[RECORDED INFORMATION]
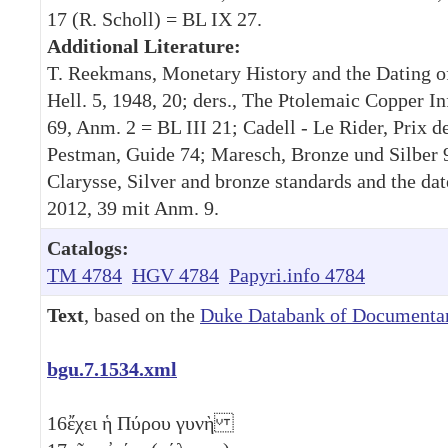
17 (R. Scholl) = BL IX 27.
Additional Literature:
T. Reekmans, Monetary History and the Dating of
Hell. 5, 1948, 20; ders., The Ptolemaic Copper Inf
69, Anm. 2 = BL III 21; Cadell - Le Rider, Prix 
Pestman, Guide 74; Maresch, Bronze und Silber 9
Clarysse, Silver and bronze standards and the dat
2012, 39 mit Anm. 9.
Catalogs:
TM 4784
HGV 4784
Papyri.info 4784
Text
, based on the
Duke Databank of Documentar
bgu.7.1534.xml
16
ἔχει ἡ Πύρου γυνὴ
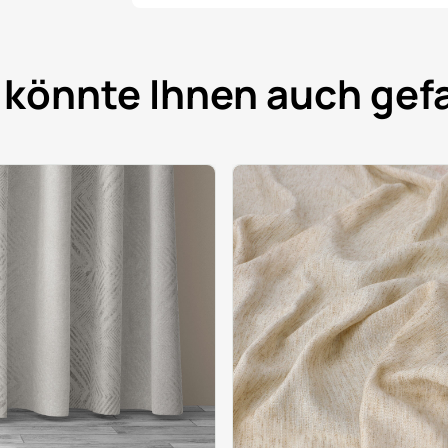
 könnte Ihnen auch gefa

[WHAT YOU ARE ASKED TO DO] Only the pictures are to be left out; repeat everything else in the records above exactly.

[RESPONSE TO THIS TASK]
17 (R. Scholl) = BL IX 27.
Additional Literature:
T. Reekmans, Monetary History and the Dating of
Hell. 5, 1948, 20; ders., The Ptolemaic Copper Inf
69, Anm. 2 = BL III 21; Cadell - Le Rider, Prix 
Pestman, Guide 74; Maresch, Bronze und Silber 9
Clarysse, Silver and bronze standards and the dat
2012, 39 mit Anm. 9.
Catalogs:
TM 4784
HGV 4784
Papyri.info 4784
Text
, based on the
Duke Databank of Documentar
bgu.7.1534.xml
16
ἔχει ἡ Πύρου γυνὴ
 könnte Ihnen auch gefa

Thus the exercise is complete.